* TASK DETAILS: How many lines below contain the word "Example"? Reply solely with the number.

(INPUT begins)

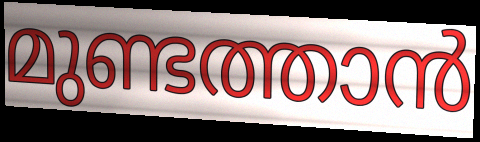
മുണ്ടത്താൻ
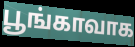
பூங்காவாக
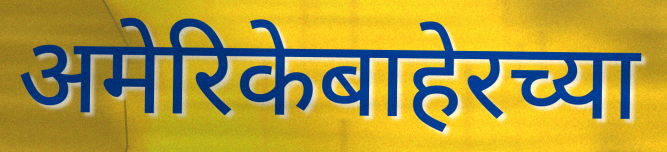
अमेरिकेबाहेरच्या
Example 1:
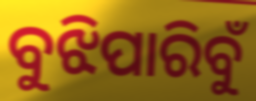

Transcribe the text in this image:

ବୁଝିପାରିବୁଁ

(INPUT ends)
(INPUT begins)

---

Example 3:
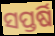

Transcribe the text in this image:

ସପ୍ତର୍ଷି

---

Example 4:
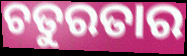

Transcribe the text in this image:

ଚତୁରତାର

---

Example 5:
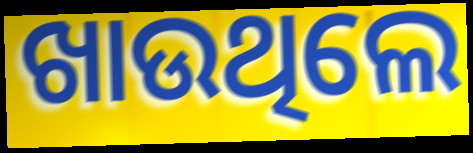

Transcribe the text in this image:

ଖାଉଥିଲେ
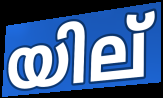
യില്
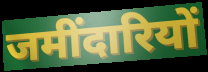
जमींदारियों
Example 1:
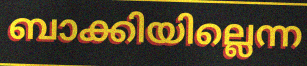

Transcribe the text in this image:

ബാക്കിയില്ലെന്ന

(INPUT ends)

* FINAL ANSWER: 5